### What this task involves
Decide whether each statement below agrees with the impute_nondetect documentation that follows, answering yes or no and quoting the deciding words of the documentation. 1. Distributions that fail to fit entirely are reported to the user. 2. The function is meant for data holding only one parameter at a time. 3. The example calls set.seed with the value 456.

### Selected passage
--- START ---

Distributions that fail to fit entirely (hard errors) are silently skipped in
all cases.
Note: This function should be applied to data containing only ONE parameter at a time. Different environmental parameters have different distributions and should not be modelled together.
Examples
# Load example data
data(multi_censored_data)
# Basic imputation with default settings
set.seed(123)
result <- impute_nondetect(
dt = multi_censored_data,
value_col = "value",
cens_col = "censored",
verbose = FALSE
)
# View imputed values for non-detects
head(result[censored == 0, .(value, value_imputed, value_final)])
#> value value_imputed value_final
#> <num> <num> <num>
#> 1: 25 8.487192 8.487192
#> 2: 15 10.300671 10.300671
#> 3: 5 4.937120 4.937120
#> 4: 5 4.798058 4.798058
#> 5: 5 4.408386 4.408386
#> 6: 5 4.284067 4.284067
# Check best distribution selected
attr(result, "best_distribution")
#> [1] "lognormal"

--- END ---

### Given entries

--- START ---

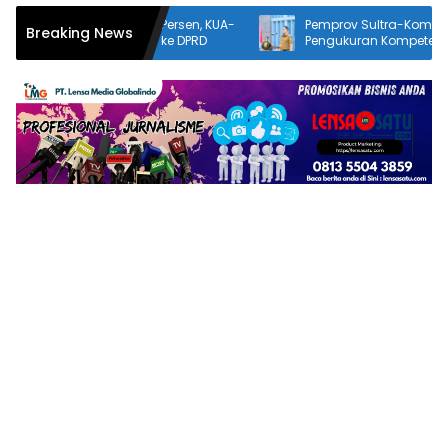
Pemprov Sultra-Komdigi RI Akan Gelar
Breaking News
Pengukuran Kompetensi Digital ASN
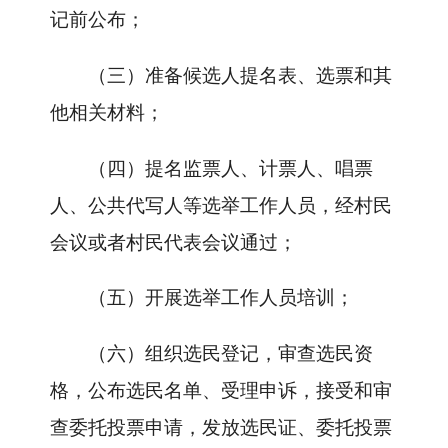
记前公布；
（三）准备候选人提名表、选票和其
他相关材料；
（四）提名监票人、计票人、唱票
人、公共代写人等选举工作人员，经村民
会议或者村民代表会议通过；
（五）开展选举工作人员培训；
（六）组织选民登记，审查选民资
格，公布选民名单、受理申诉，接受和审
查委托投票申请，发放选民证、委托投票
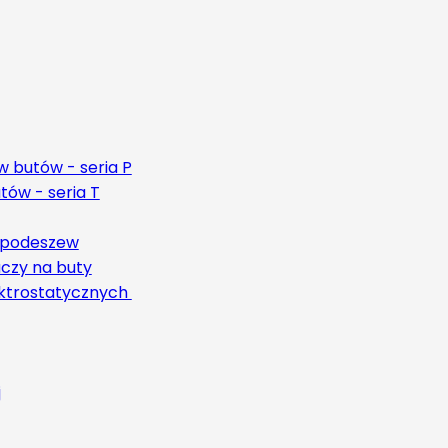
 butów - seria P
ów - seria T
 podeszew
czy na buty
ktrostatycznych
j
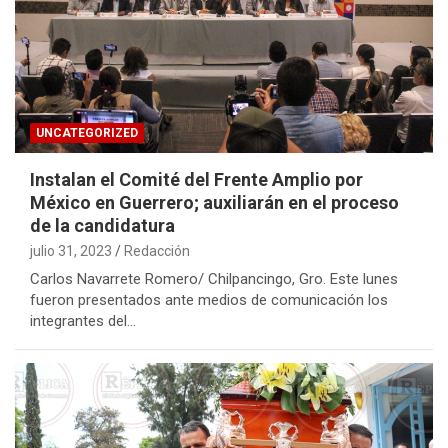
UNCATEGORIZED
Instalan el Comité del Frente Amplio por
México en Guerrero; auxiliarán en el proceso
de la candidatura
julio 31, 2023
Redacción
Carlos Navarrete Romero/ Chilpancingo, Gro. Este lunes
fueron presentados ante medios de comunicación los
integrantes del…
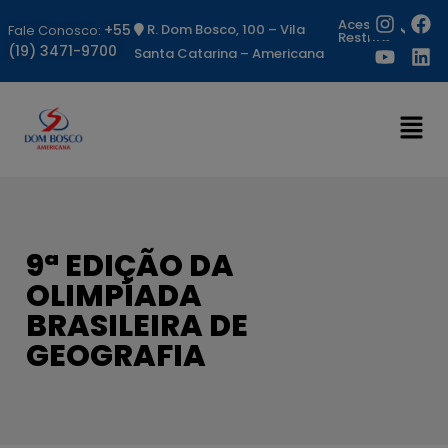
Acesso
+55
R. Dom Bosco, 100 – Vila
Fale Conosco:
Restrito
(19) 3471-9700
Santa Catarina – Americana
9ª EDIÇÃO DA
OLIMPÍADA
BRASILEIRA DE
GEOGRAFIA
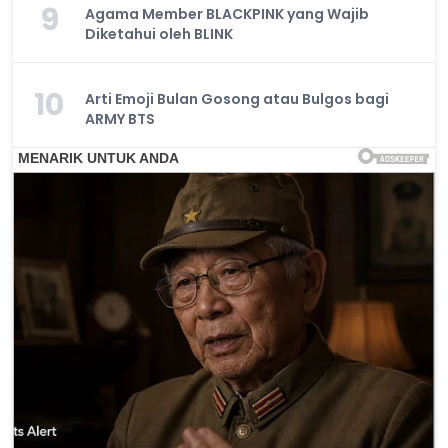
9
Agama Member BLACKPINK yang Wajib
Diketahui oleh BLINK
10
Arti Emoji Bulan Gosong atau Bulgos bagi
ARMY BTS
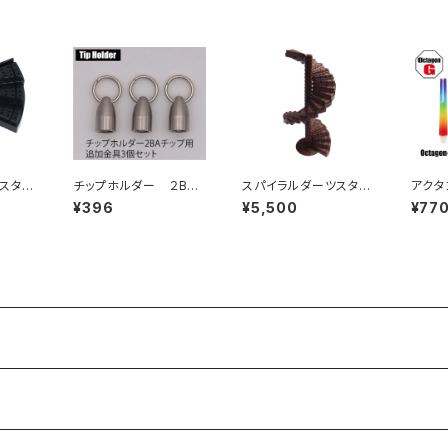
スタン
チップホルダー ２BA
スパイラルダーツスタン
アクタ
ーツス
チップ用 追加金具３
ド（螺旋階段型ダーツス
ャフト
¥396
¥5,500
¥77
ト ブラ
個セット
タンド）３０段セット 木
目調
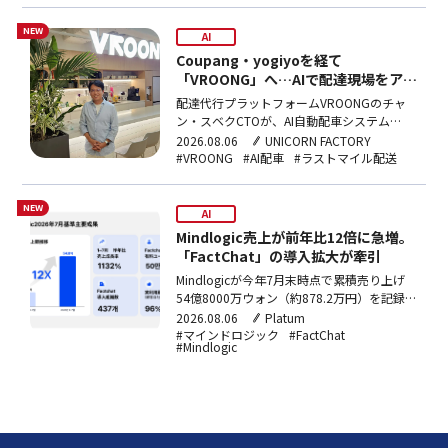
NEW
AI
Coupang・yogiyoを経て
「VROONG」へ…AIで配達現場をアッ
プデート
配達代行プラットフォームVROONGのチャ
ン・スベクCTOが、AI自動配車システム
「VROONGプラス」による店舗到着時間
2026.08.06
UNICORN FACTORY
30%短縮の成果と、ラストマイルのサービス
#VROONG
#AI配車
#ラストマイル配送
化を目指すLaaS戦略について語った。
NEW
AI
Mindlogic売上が前年比12倍に急増。
「FactChat」の導入拡大が牽引
Mindlogicが今年7月末時点で累積売り上げ
54億8000万ウォン（約878.2万円）を記録
し、前年同期比1132%増となった。政府部
2026.08.06
Platum
省や大学を中心に生成AI導入が広がり、主力
#マインドロジック
#FactChat
#Mindlogic
製品「FactChat」の有料ユーザーは約50万
人に達している。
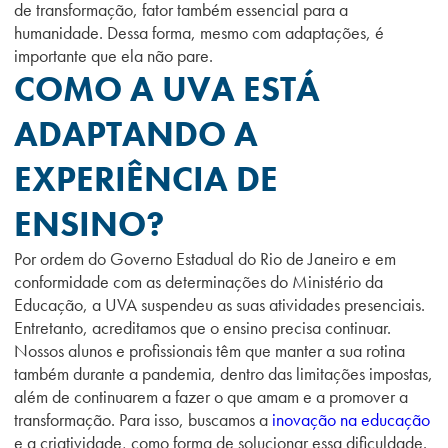
de transformação, fator também essencial para a
humanidade. Dessa forma, mesmo com adaptações, é
importante que ela não pare.
COMO A UVA ESTÁ
ADAPTANDO A
EXPERIÊNCIA DE
ENSINO?
Por ordem do Governo Estadual do Rio de Janeiro e em
conformidade com as determinações do Ministério da
Educação, a UVA suspendeu as suas atividades presenciais.
Entretanto, acreditamos que o ensino precisa continuar.
Nossos alunos e profissionais têm que manter a sua rotina
também durante a pandemia, dentro das limitações impostas,
além de continuarem a fazer o que amam e a promover a
transformação. Para isso, buscamos a
inovação na educação
e a criatividade, como forma de solucionar essa dificuldade.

--- END ---

### Task result
1. No: "Distributions that fail to fit entirely (hard errors) are silently skipped in all cases."
2. Yes: "This function should be applied to data containing only ONE parameter at a time."
3. No: "set.seed(123)"